After a rather disappointing first smartphone (Samsung Omnia, Windows 6.1; good hardware, bad OS) I have the Samsung Wave 3 indulged at Christmas as a company phone. I am thrilled - even compared to the iPhone 3, which I had already borrowed and sample used for several days by a colleague.
The Setup was quick and easy. You had to enter an email address for the App Store. That was it but also already. No personal registration on a site and forced or perhaps "strongly preferred" Non-mobile integration with iTunes or Google mail accounts.
The processing as well as the responsiveness and accuracy to inputs on the display are very good. The design is so good that one can put it without embarrassed at the conference table. The presentation is great in terms of resolution, color, contrast - even after scaling down the brightness. The size is its for my taste "the sensible upper" end, which still allowed to call mobile phone. The operation has also succeeded, but naturally requires technology affinity and -Knowledge when you get in deeper into the Settings. The speech recognition I have tried briefly and it seemed "quite good"; you can always talk instead of typing it and thus bring words (for example to find cities or persons) or all notes into the phone. The "text recognition Wipe" is in my opinion a matter of taste. One can wipe here about the letter of indent levels word and it is then detected. This is ultimately faster than normal tap - if the word is known. (Because me but incorrect recognitions more irritating than the slightly longer and controlled tap, this feature and also generally text recognition is personally not for me.)
For me it was also important that can be synchronized with our corporate Exchange server the device. That was no problem using a standard e-mail account, and after 2 minutes setup I had all the emails, contacts and appointments in sync on the Wave 3. This required also no additional app, as I had thought in advance.
The display of e-mails, contacts and appointments is nice to look at and very user-friendly. All virtual keys on the screen are big enough for fingers to medium size. Thrilled, I was also of the opportunity to draw speed dial icons on the surface. So I now have for example a photo of the woman on the phone "Desktop" and could also call this relaxed with 2 predictors, if I (hypothetically speaking, of course) would have to do this while driving.
Camera and Video in particular fulfill their service and are especially easy and quickly available to capture spontaneous moments. They therefore meet at least my requirements; critical consideration of the image quality I leave on the sidelines, because I would resort to "good" photos anyway to my SLR. For video recordings in 1280px - especially if you still want to save his mp3 on the Wave - however, the memory bit small, so you should upgrade them.

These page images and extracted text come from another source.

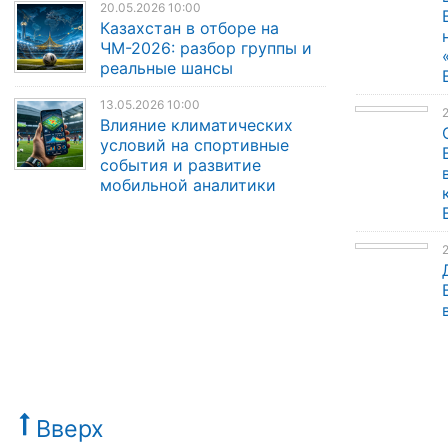
20.05.2026 10:00
Казахстан в отборе на
ЧМ-2026: разбор группы и
реальные шансы
13.05.2026 10:00
Влияние климатических
условий на спортивные
события и развитие
мобильной аналитики
Вверх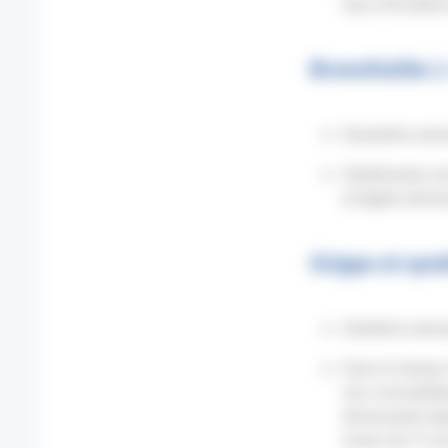
taux d’incidenc
Bronchiolite (
Deuxième sema
Stabilisation 
et légère dimi
Grippe et syn
Huitième sema
Dans le réseau 
non consolidées
diminuaient ég
moins de 15 an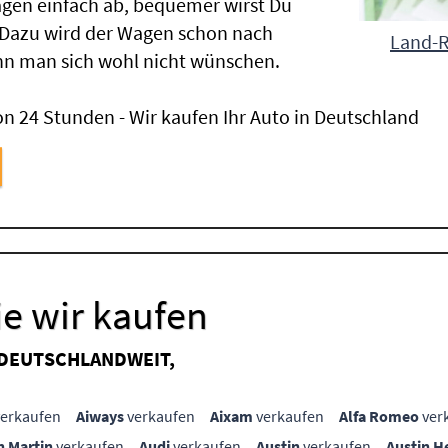
gen einfach ab, bequemer wirst Du
 Dazu wird der Wagen schon nach
Land-Ro
nn man sich wohl nicht wünschen.
n 24 Stunden - Wir kaufen Ihr Auto in Deutschland
e wir kaufen
 DEUTSCHLANDWEIT,
erkaufen
Aiways
verkaufen
Aixam
verkaufen
Alfa Romeo
ver
n Martin
verkaufen
Audi
verkaufen
Austin
verkaufen
Austin H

Respect. the Apps, the selection certainly much smaller than on Android and iOS, but I was still pleasantly surprised that there are already enough to download and messing around. Much is "free", many will cost just 1-3 euros. Here I hope also to successively more apps if bada established as a small but robust niche. The for me both professionally and personally really central and useful tools such as notes, calculator, calendar, MP3 player etc. are indeed already preinstalled. Negative I noticed the AppStore that it hooked more frequently when downloading apps. Mostly I was an "error" message, the 2nd or 3rd attempt it worked. (. Both on G3 and Wi-Fi) from apps via credit card I have already practiced; That was easy and went right over the phone. If developers read: When entering from the expiry date of the credit card, the plausibility check is not correct. You can only enter the first 2 digits for the month, although the format is MMYYYY. You have to press on further, get an error message, and can only then enter the year.
My conclusion: For people who (for whatever reason) do not want any Android or iPhone, the Wave 3 with bada is the ideal niche. The result is a high quality modern smartphone, that, alongside with many features and good usability even tactile and visual pleasure. On a personal note: The not few critical reviews that I saw on Amazon and had unsettled me, frankly, seemed to me more often from Wave 2-owners come to that were perhaps a little disappointed in direct comparison with its predecessor. I as a business / retail client with Windows 6.1 and iPhone experience can in any case only recommend this phone.